Тенденции западного христианства прослеживаются во всей западно–европейской культуре. Западные философы такие же еретики, какими были гностики, ариане, монофизиты и т. д. И едва ли их преимуществом является то, что они еретиками себя не сознают. — Философское утверждение абсолютной непознаваемости Абсолютного, лишаемого всякой чести путем лукавого переименования Его в «трансцендентное», и есть утверждение абсолютной и абсолютно–непреодолимой предельности мира. Это — попытка замкнуться в границах эмпирии, К анто во унижение паче гордости. Словно в чем–то — хотя бы в немощи знания — может быть тварь абсолютною! Во внутренне–противоречивой теории абсолютной предельности (само осознание предельности — величайшая заслуга Канта) нет ни «абсолютного», определенного хотя бы тем, что она начинается за границей «имманентного», ни «относительного», которое оказывается обладающим абсолютною «имманентностью», т. е. неправомерно обожается. Понятно, что два противоестественных понятия («трансцендентное» и «имманентное») родили третье — «трансцендентальное», «неведомого зверюшку». — Утверждение абсолютной непостижимости Абсолютного есть уже некоторое постижение Его (§ 1). Сознание предельности мира есть отрицание его абсолютной предельности и опознание того, что выше предела. Если утрачено понимание этого, Абсолютное неизбежно ограничивается, подменяемое абсолютированным предельным, метафизика же и Боговедение теряют всякий смысл.
Но каким образом может существовать предел в совершенном всеединстве? Видимо, его не может и не должно быть: ни в самом совершенстве ни в несовершенстве, как его моменте. Тем не менее эта алогическая предельность есть, есть, как закосневшее в своем несовершенстве несовершенство, как несовершенный мир, не усовершающийся далее некоторой грани. Но если мир не усовершается, — не осуществляется Всеблагость (§12 ел.). А это невозможно. Если же Божья Всеблагость есть, — нет предельного мира. А он все–таки есть (ср. §§ 50, 59 ел.).

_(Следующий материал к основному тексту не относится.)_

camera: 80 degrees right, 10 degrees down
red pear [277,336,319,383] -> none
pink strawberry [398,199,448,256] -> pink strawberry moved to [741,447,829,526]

Предельность мира есть его конечность, ограниченность его и всякого его момента, а вместе — и свободы. Если мир не осуществляет полноту Божественности, — он не хочет ее осуществлять, но останавливается на некоторой границе в меру его свободного хотения. Но мир не стоит, а движется, хотя и в границах, им самим очерчиваемых. Как бы он ни оконечивал себя, никогда его бесконечность не обращается в простую конечность. Оконеченная бесконечность, т. е. не приятое тварью всецело обе–сконечение ее конечности Богом (§ 13), остается бесконечностью и лишь становится «дурною», потенциальною (§ 60), причем потенциальность не превозмогается, но только определяется бесконечностью актуальною, идеальным бытием (§ 57). Оконеченность всеединства пределом не в том, что становится конечным число его моментов, а в том, что каждый из них делается оконеченным. Его же оконеченность не в конечности числа его индивидуализации, а в оконеченности каждой из них. Предельный мир в самой предельности своей неисчерпаем или потенциально–бесконечен. И преодоление этой потенциальной бесконечности не что иное, как преодоление самой предельности или усовершение в истинное всеединство.

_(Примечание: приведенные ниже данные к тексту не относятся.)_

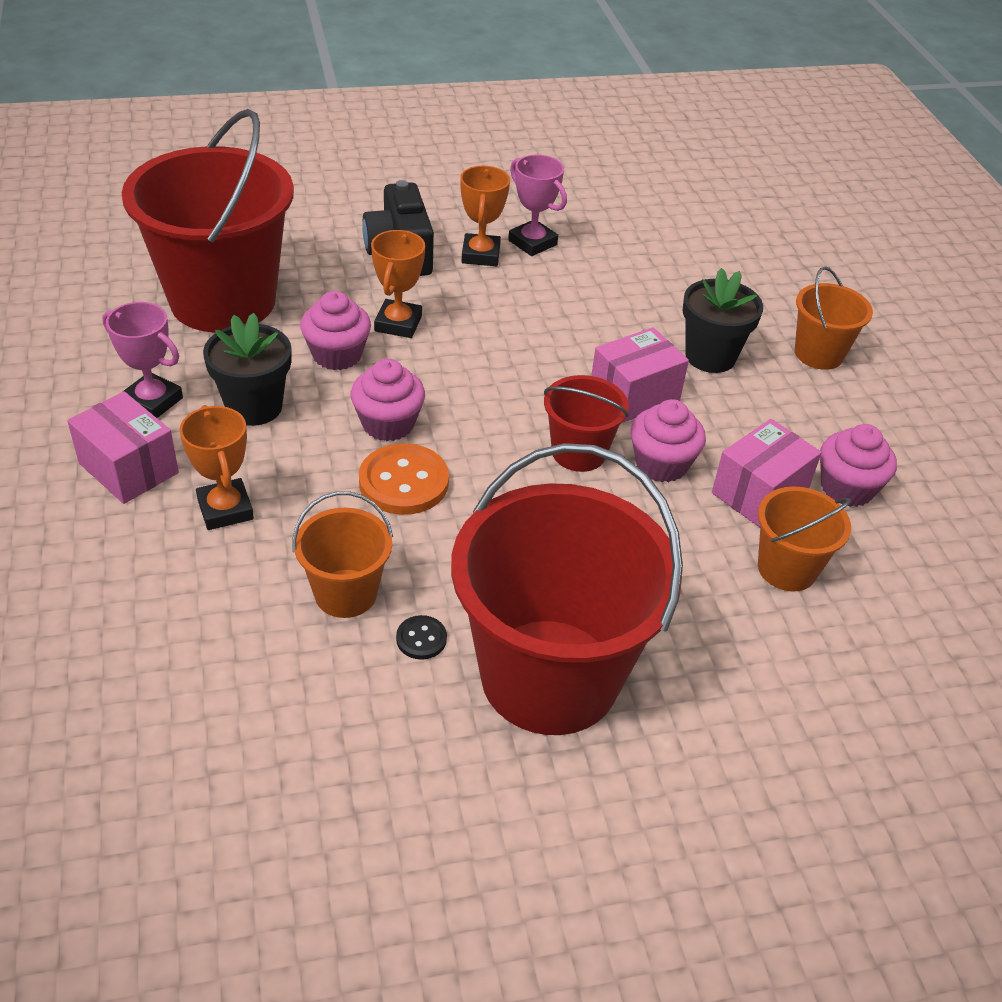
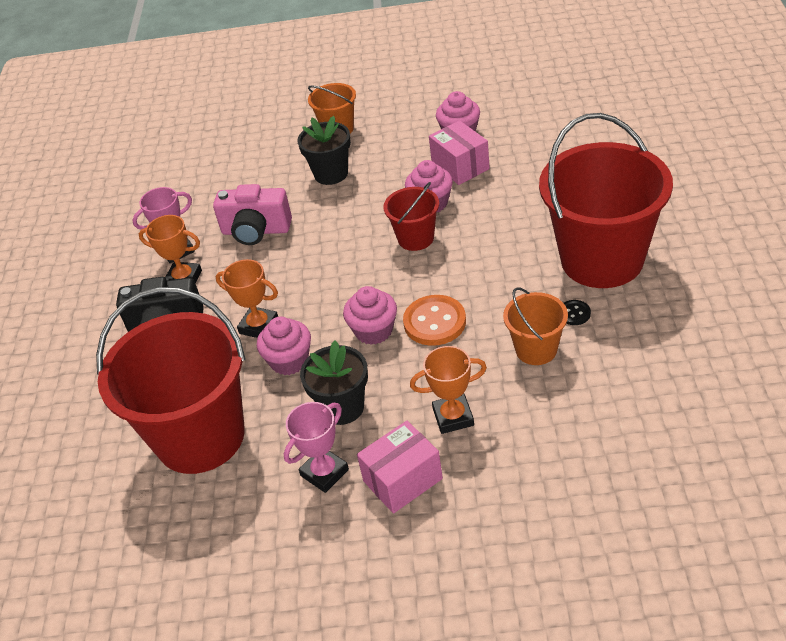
camera: 70 degrees left, 0 degrees up
pink box [591,327,689,423] -> none
orange bucket [758,486,851,591] -> none
none -> pink camera [213,184,292,245]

Предельный мир пределен потому и в том, что не хочет вполне осуществить себя и в себе — Бога. Это и есть вольная недостаточность Богопричастия (§ 64), в качестве же недостаточного хотения — зло.
66. Часто добро определяется, как то, что согласно с данным человеку (миру) Богом законом, и нравственная деятельность понимается, как соблюдение «заповедей». В значительной мере «законническим» является библейское учение о добре; и Моисееве Десятословие естественно развивается в законодательство Ездры и Талмуд. Иудейское сознание подчиняет все бытие идее «берит» (завета), словно возвышающегося не только над миром, но и над Богом. Однако уже в Быт. III, 16 ел. и 22 ясно, что различие между добром и злом глубже различия между соблюдением и нарушением заповеди. Соблюдение заповеди не созидает добра; и опознание ее ниже различения между добром и злом. В нарушение заповеди добро лишь раскрывается. — «Наша неправда открывает правду Божию» (Рим. III, 5), а неправда сказывается в нарушении закона (ib. II, 12; V, 13; VII, 12 сл„ 7 ел.). В законе добро и зло опознаются; но добро созидает закон, а не обратно.